- _Exercise objective_
Revise the records below by changing every instance of "locality" to "location", leaving all other text unchanged.

- _Material provided_
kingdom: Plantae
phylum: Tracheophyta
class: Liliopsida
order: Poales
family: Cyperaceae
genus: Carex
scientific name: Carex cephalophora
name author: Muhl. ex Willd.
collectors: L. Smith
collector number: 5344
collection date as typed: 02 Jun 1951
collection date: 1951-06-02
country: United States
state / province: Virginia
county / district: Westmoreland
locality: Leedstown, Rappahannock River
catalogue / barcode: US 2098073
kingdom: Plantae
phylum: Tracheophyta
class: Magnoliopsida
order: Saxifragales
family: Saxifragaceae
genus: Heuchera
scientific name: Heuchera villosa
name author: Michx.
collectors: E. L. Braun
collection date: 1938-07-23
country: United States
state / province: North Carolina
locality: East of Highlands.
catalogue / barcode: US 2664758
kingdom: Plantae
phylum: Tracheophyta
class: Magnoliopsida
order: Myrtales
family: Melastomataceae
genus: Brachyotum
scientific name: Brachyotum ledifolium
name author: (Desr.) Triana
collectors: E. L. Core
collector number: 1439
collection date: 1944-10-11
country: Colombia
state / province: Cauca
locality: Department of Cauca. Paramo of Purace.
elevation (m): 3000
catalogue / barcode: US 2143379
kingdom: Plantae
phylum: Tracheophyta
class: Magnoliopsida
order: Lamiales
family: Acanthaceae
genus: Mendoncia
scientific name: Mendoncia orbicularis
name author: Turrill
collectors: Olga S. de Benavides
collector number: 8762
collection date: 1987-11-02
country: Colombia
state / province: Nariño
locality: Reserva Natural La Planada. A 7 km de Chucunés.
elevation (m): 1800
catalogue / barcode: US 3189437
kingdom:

- _Completed task_
kingdom: Plantae
phylum: Tracheophyta
class: Liliopsida
order: Poales
family: Cyperaceae
genus: Carex
scientific name: Carex cephalophora
name author: Muhl. ex Willd.
collectors: L. Smith
collector number: 5344
collection date as typed: 02 Jun 1951
collection date: 1951-06-02
country: United States
state / province: Virginia
county / district: Westmoreland
location: Leedstown, Rappahannock River
catalogue / barcode: US 2098073
kingdom: Plantae
phylum: Tracheophyta
class: Magnoliopsida
order: Saxifragales
family: Saxifragaceae
genus: Heuchera
scientific name: Heuchera villosa
name author: Michx.
collectors: E. L. Braun
collection date: 1938-07-23
country: United States
state / province: North Carolina
location: East of Highlands.
catalogue / barcode: US 2664758
kingdom: Plantae
phylum: Tracheophyta
class: Magnoliopsida
order: Myrtales
family: Melastomataceae
genus: Brachyotum
scientific name: Brachyotum ledifolium
name author: (Desr.) Triana
collectors: E. L. Core
collector number: 1439
collection date: 1944-10-11
country: Colombia
state / province: Cauca
location: Department of Cauca. Paramo of Purace.
elevation (m): 3000
catalogue / barcode: US 2143379
kingdom: Plantae
phylum: Tracheophyta
class: Magnoliopsida
order: Lamiales
family: Acanthaceae
genus: Mendoncia
scientific name: Mendoncia orbicularis
name author: Turrill
collectors: Olga S. de Benavides
collector number: 8762
collection date: 1987-11-02
country: Colombia
state / province: Nariño
location: Reserva Natural La Planada. A 7 km de Chucunés.
elevation (m): 1800
catalogue / barcode: US 3189437
kingdom:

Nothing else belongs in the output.